* _EXERCISE REQUIREMENTS_
Your answer must be the lines from the first record through the line that contains "left back paw: (105, 212)", copied exactly and without any pictures.

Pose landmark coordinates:
━━━━━━━━━━━━━━━━

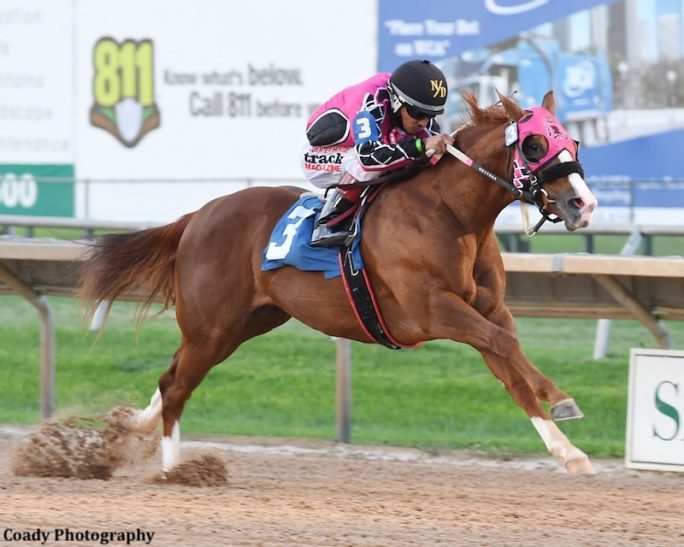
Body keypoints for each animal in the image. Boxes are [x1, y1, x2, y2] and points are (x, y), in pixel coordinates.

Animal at [79, 91, 598, 475]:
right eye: (533, 145)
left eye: (572, 141)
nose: (584, 204)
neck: (451, 214)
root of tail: (196, 216)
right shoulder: (435, 309)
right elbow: (505, 346)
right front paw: (564, 400)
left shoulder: (487, 311)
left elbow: (511, 368)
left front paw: (569, 450)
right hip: (212, 325)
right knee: (177, 386)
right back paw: (172, 469)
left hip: (245, 324)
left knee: (171, 378)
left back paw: (131, 425)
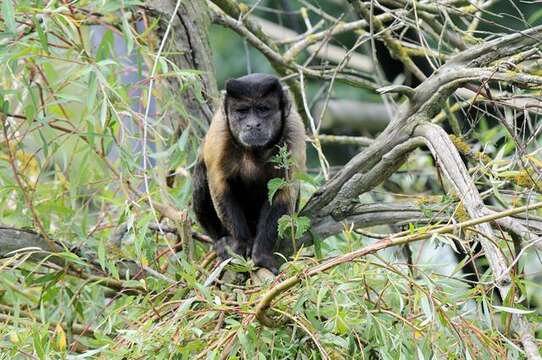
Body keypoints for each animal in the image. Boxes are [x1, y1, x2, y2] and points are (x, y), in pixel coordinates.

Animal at [193, 74, 308, 274]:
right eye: (242, 111)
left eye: (263, 109)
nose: (253, 124)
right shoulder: (219, 132)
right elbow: (220, 186)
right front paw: (241, 244)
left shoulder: (294, 132)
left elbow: (283, 192)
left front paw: (262, 256)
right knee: (201, 174)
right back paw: (223, 241)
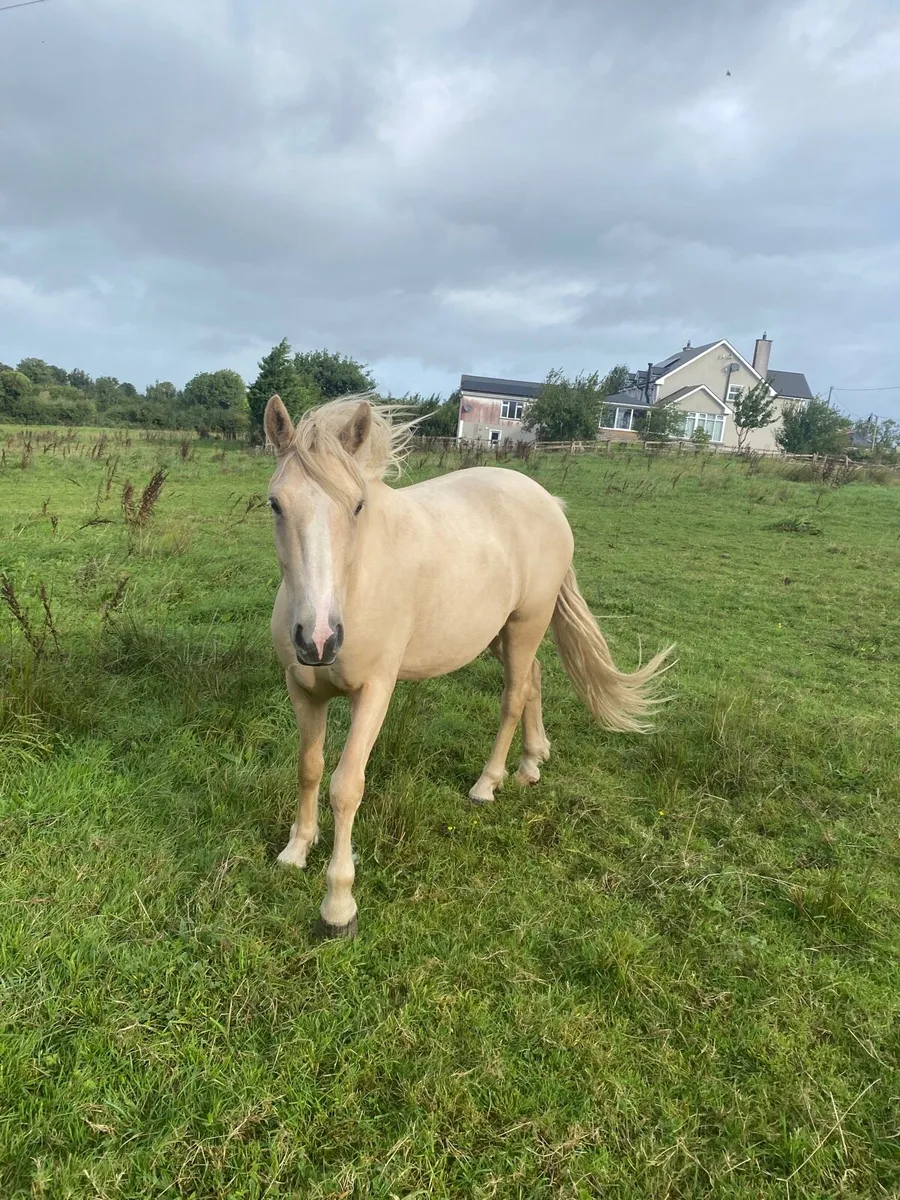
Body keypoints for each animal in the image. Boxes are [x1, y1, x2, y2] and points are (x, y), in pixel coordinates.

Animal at [263, 393, 673, 938]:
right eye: (275, 503)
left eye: (357, 505)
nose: (319, 639)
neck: (352, 586)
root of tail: (548, 501)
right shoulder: (303, 689)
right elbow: (309, 769)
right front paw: (296, 850)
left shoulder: (374, 692)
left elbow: (346, 787)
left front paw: (338, 905)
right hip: (498, 632)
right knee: (535, 680)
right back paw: (531, 763)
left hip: (525, 625)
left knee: (514, 695)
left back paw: (488, 784)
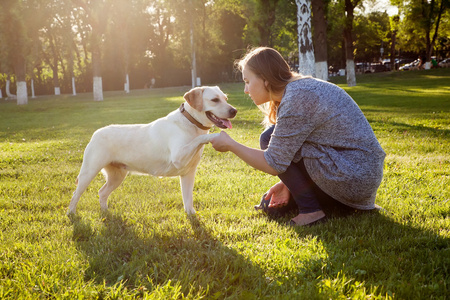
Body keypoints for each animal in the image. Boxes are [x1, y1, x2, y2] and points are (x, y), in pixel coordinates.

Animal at [67, 85, 236, 214]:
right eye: (215, 100)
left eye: (225, 99)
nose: (234, 110)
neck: (191, 123)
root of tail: (96, 133)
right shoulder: (179, 157)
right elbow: (199, 139)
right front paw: (215, 136)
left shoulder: (188, 173)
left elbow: (188, 200)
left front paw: (192, 216)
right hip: (89, 172)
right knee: (75, 194)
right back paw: (72, 215)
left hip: (117, 176)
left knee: (102, 193)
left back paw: (105, 212)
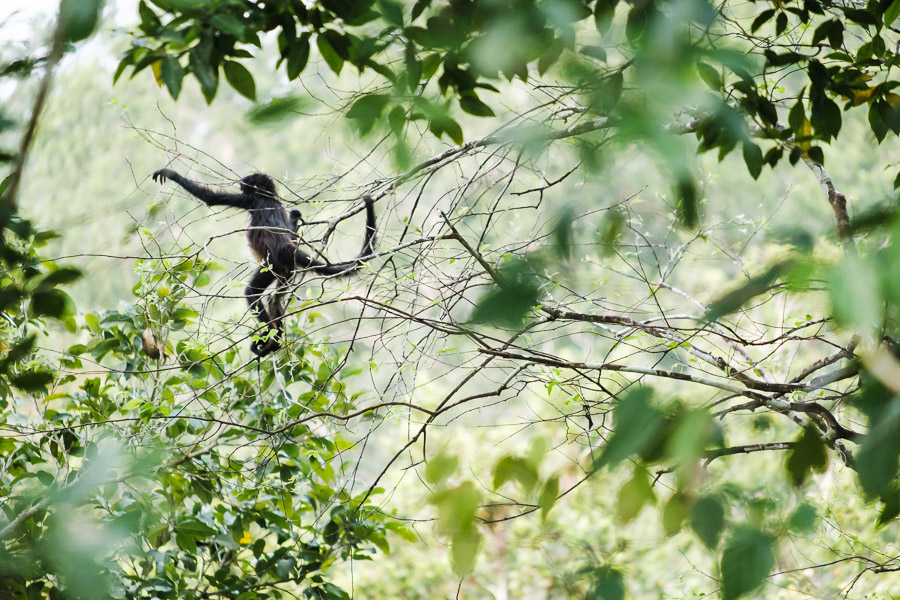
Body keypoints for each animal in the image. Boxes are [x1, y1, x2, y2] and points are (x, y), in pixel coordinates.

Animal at [152, 169, 376, 356]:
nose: (241, 181)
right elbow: (289, 228)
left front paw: (170, 174)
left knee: (253, 293)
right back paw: (276, 339)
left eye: (248, 181)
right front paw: (295, 217)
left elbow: (211, 198)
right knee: (274, 299)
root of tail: (286, 249)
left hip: (272, 267)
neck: (270, 197)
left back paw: (272, 340)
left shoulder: (251, 199)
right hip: (286, 272)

━━━━━━━━━━━━━━━━

* _RESPONSE AREA_
Body keypoints for each animal in the image. Boxes are [x1, y1, x2, y2] and points are (x, y), in pixel coordinates.

Animal at [79, 91, 598, 475]:
right eye: (533, 145)
left eye: (572, 141)
nose: (584, 204)
neck: (451, 214)
root of tail: (196, 216)
right shoulder: (435, 309)
right elbow: (505, 346)
right front paw: (564, 400)
left shoulder: (487, 311)
left elbow: (511, 368)
left front paw: (569, 450)
right hip: (212, 325)
right knee: (177, 386)
right back paw: (172, 469)
left hip: (245, 324)
left knee: (171, 378)
left back paw: (131, 425)
Body keypoints for each animal in the image. Boxes are [x1, y1, x2, y2] and points are (x, y), in pixel coordinates.

Animal at [193, 74, 308, 274]:
right eye: (242, 111)
left eye: (263, 109)
nose: (253, 124)
right shoulder: (219, 132)
right elbow: (220, 186)
right front paw: (241, 244)
left shoulder: (294, 132)
left elbow: (283, 192)
left front paw: (262, 256)
right knee: (201, 174)
right back paw: (223, 241)
Body keypoints for each animal in the image. Boxes are [x1, y1, x2, y2] and points are (x, y), in pixel coordinates.

Animal at [263, 393, 673, 938]:
right eye: (275, 503)
left eye: (357, 505)
nose: (319, 639)
neck: (352, 586)
root of tail: (548, 501)
right shoulder: (303, 689)
right elbow: (309, 769)
right front paw: (296, 850)
left shoulder: (374, 692)
left elbow: (346, 787)
left front paw: (338, 905)
right hip: (498, 632)
right knee: (535, 680)
right back paw: (531, 763)
left hip: (525, 625)
left knee: (514, 695)
left back paw: (488, 784)
Body keypoints for each animal in the image. Boxes are [x1, y1, x2, y2] and points are (x, y), in pixel coordinates.

Animal at [67, 85, 236, 214]:
right eye: (215, 100)
left eye: (225, 99)
nose: (234, 110)
neck: (191, 123)
root of tail: (96, 133)
right shoulder: (179, 157)
right elbow: (199, 139)
right front paw: (215, 136)
left shoulder: (188, 173)
left elbow: (188, 200)
left front paw: (192, 216)
right hip: (89, 172)
right knee: (75, 194)
right back paw: (72, 215)
left hip: (117, 176)
left knee: (102, 193)
left back paw: (105, 212)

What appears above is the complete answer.